> [Given problem] Count the rows below that contain the string "visible". Reply with the number alone.

> [Data in this exercise]
=====
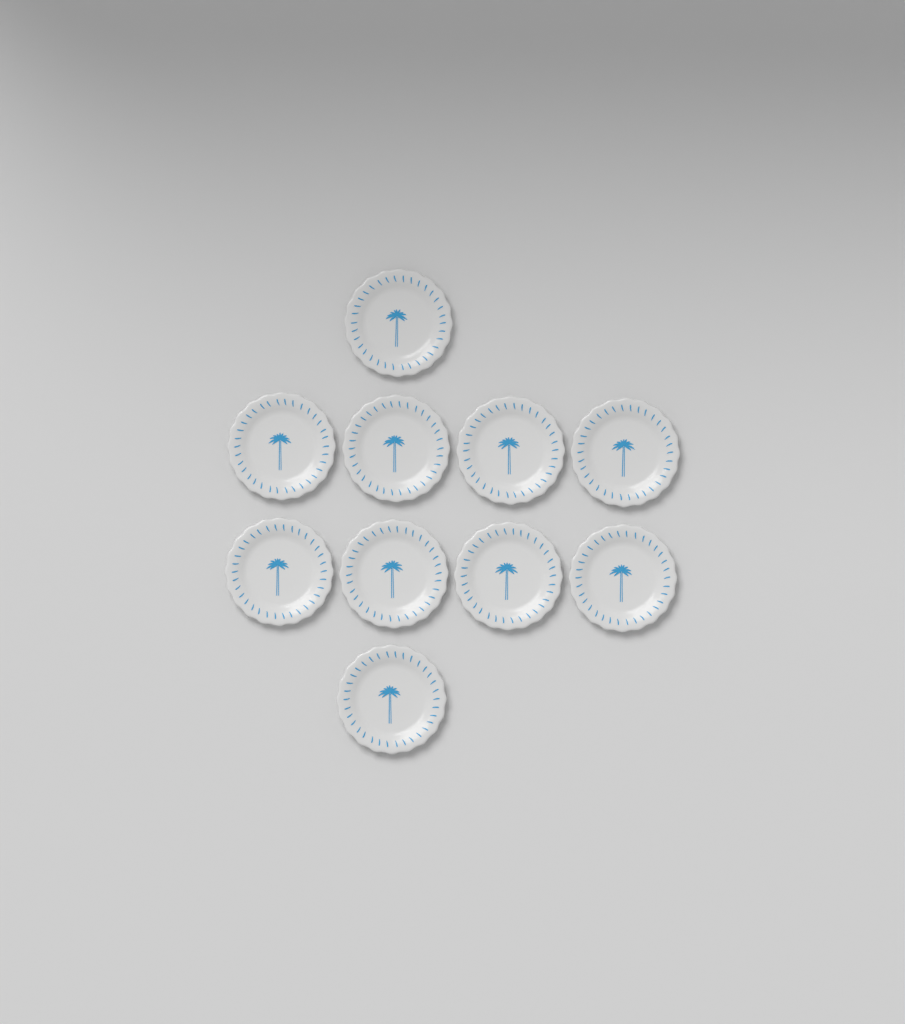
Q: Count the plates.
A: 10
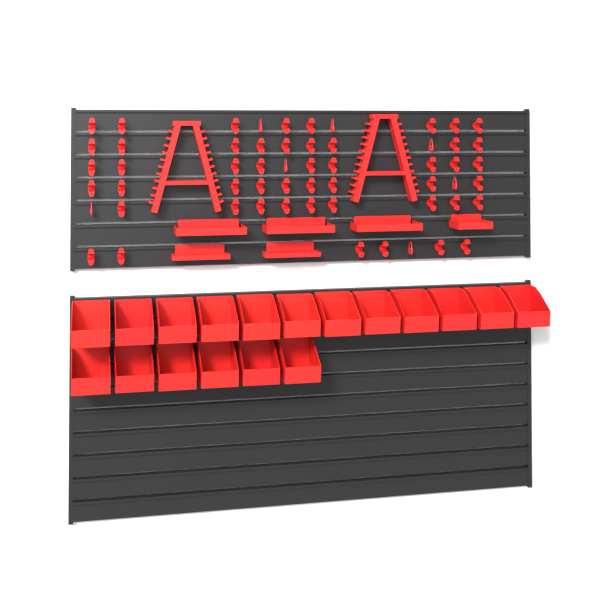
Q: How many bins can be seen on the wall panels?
=====
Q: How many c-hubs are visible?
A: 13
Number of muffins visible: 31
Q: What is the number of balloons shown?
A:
=====
> [Solution to the exercise] 2